Our lab are interested in multiple projects from biomedial research, particuarly in the area of genetics and genomes. Below is a summary of the ongoing research in our lab.
1. Statistical methods for next-generation sequencing data
Emerging sequencing technologies have made whole-genome sequencing become available for researches to study various phenotypes/diseases of interest, particularly focusing on rare variants sites. Although the first batch of sequencing projects has mainly focused on the analysis of unrelated individuals, numerous sequencing studies including related individuals have been carried out or launched recently as the sequencing cost reduces rapidly. However, the methodologies for analyzing family-based sequence data are largely falling behind partially due to the complexity of family structures and computational barrier. In this study, our primary goals are to efficiently and accurately infer individual genotypes and haplotypes - the key component of any sequencing project - by combining information from both family and population levels, and to study how differential sequencing errors will affect downstream association analysis. This study is currently supported by NIH grant R01HG007358.
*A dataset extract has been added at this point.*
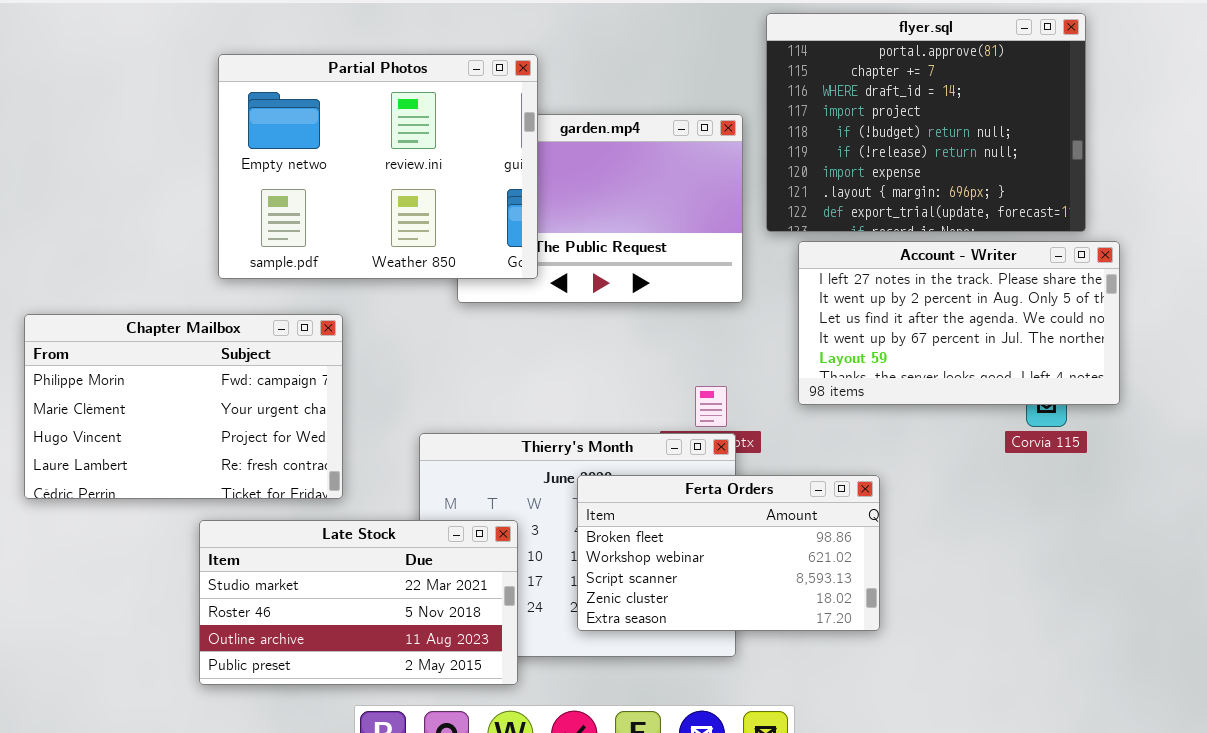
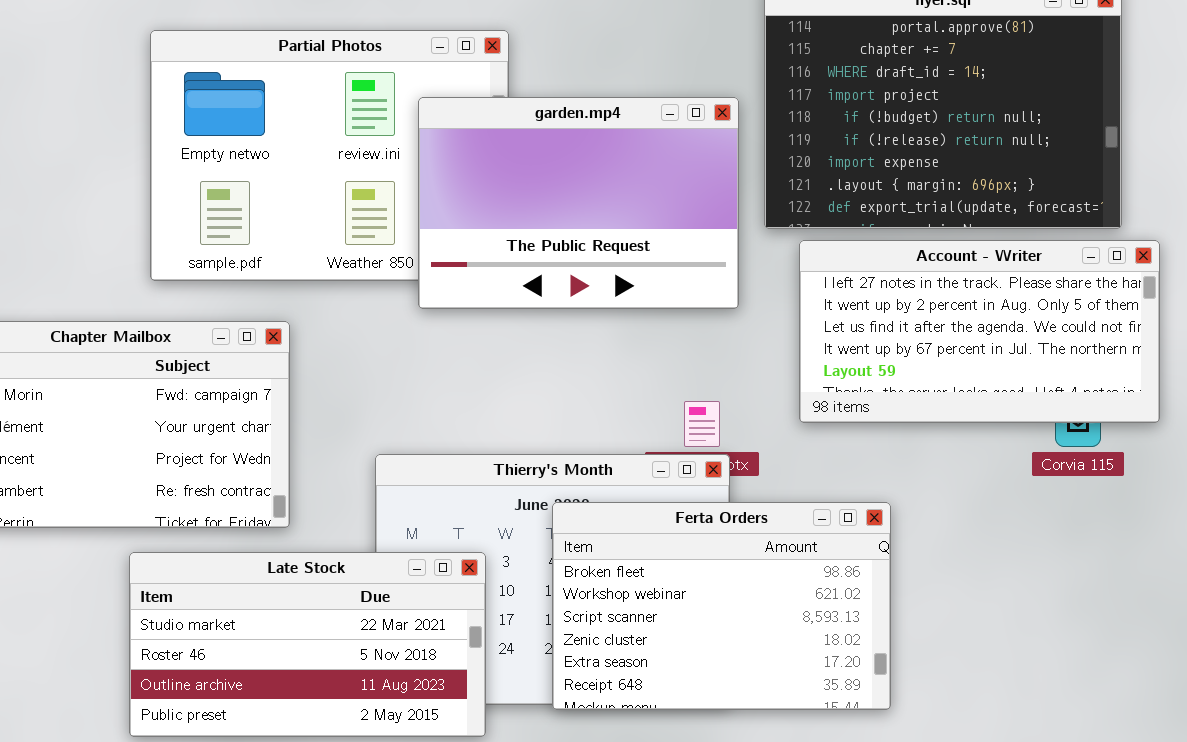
garden.mp4: [457,114,743,303] -> [418,97,739,309], raised
Ferta Orders: [577,475,880,631] -> [552,502,891,710], resized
2. Genetic studies of complex diseases
AMD: Genome-wide association study (GWAS) has led to notable successes in identifying multiple loci associated with the risk of age-related macular degeneration (AMD). Disease risk loci have been identified through GWAS, either by individual studies or through meta-analyses of multiple studies from Consortium. On the other hand, there are growing interests on disease progression (e.g. time to advanced AMD). Synergy of genome-wide genetic data and progression outcomes will greatly advance our knowledge about disease biology and its prediction. Genome-wide survey on survival or longitudinal type of data has not been formulated and well performed in the area of AMD. Genes that affect AMD progression are largely unknown. Emerging genetic and phenotypic data from our collaborators provide unique opportunity for us to develop statistical methods on existing data sets and facilitate ongoing consortium studies in which we are involved. This study is currently supported by NIH grant R01EY024226.
Asthma: Puerto Ricans share a disproportionate burden of childhood asthma in the United States, no disease-susceptibility genes have been confidently identified in this ethnic group. Over the last six years, our collaborate Dr. Celedon has used funding from NIH (grant HL079966) and internal sources to collect genetic, epigenetic and phenotypic data in up to 1,127 Puerto Rican school-aged children (with and without asthma), including genome-wide (GW) genotypes, expression profiling and DNA methylation. Building on this work, we obtained new NIH funding (grant R01 HL117191) to conduct a GW study of DNA methylation and gene expression studies using DNA/RNA from two tissues (white blood cells [WBCs] and nasal epithelium) in Puerto Rican children, thus expanding our sample size. On the basis of our preliminary studies, we hypothesize that single nucleotide polymorphisms (SNPs) that are more common in West Africans than in members of other ethnic groups (“African”) and SNPs that are common across racial ancestral groups for PRs (“cosmopolitan”) influence asthma and lung function in Puerto Rican children. To test this hypothesis, we will use an approach integrating our “omics” data in a well-characterized cohort of Puerto Rican children.
3. Integrative analysis of omics data
Motivated by the rapidly generating datasets from our collaborator, we are interested in analyze multi-omics data in a unified framework. Particularly, we are trying to understand the following relations among DNA, RNA, and methylation data on the same cohort of samples from multiple tissues: A) Expression quantitative trait loci (eQTLs); B) Methylation quantitative trait loci (mQTLs); C) Expression qauntitative trait methylations (eQTMs).
4. Statistical methods for admixed populations
Genetic admixture is the interbreeding of individuals from populations, such as Europeans, Native Americans, and Africans. Inference of ancestry proportion using whole-genome genetic data from admixed individuals such as Hispanics and African Americans is useful in a broad array of practical applications, most notably through population disease-linkage, and the origins and histories of human populations. We are building a computational pipeline that allows researches to systematically and flexibily test existing programs. On top of it, we are developing new methods for local ancestry inference in the context of sequencing data.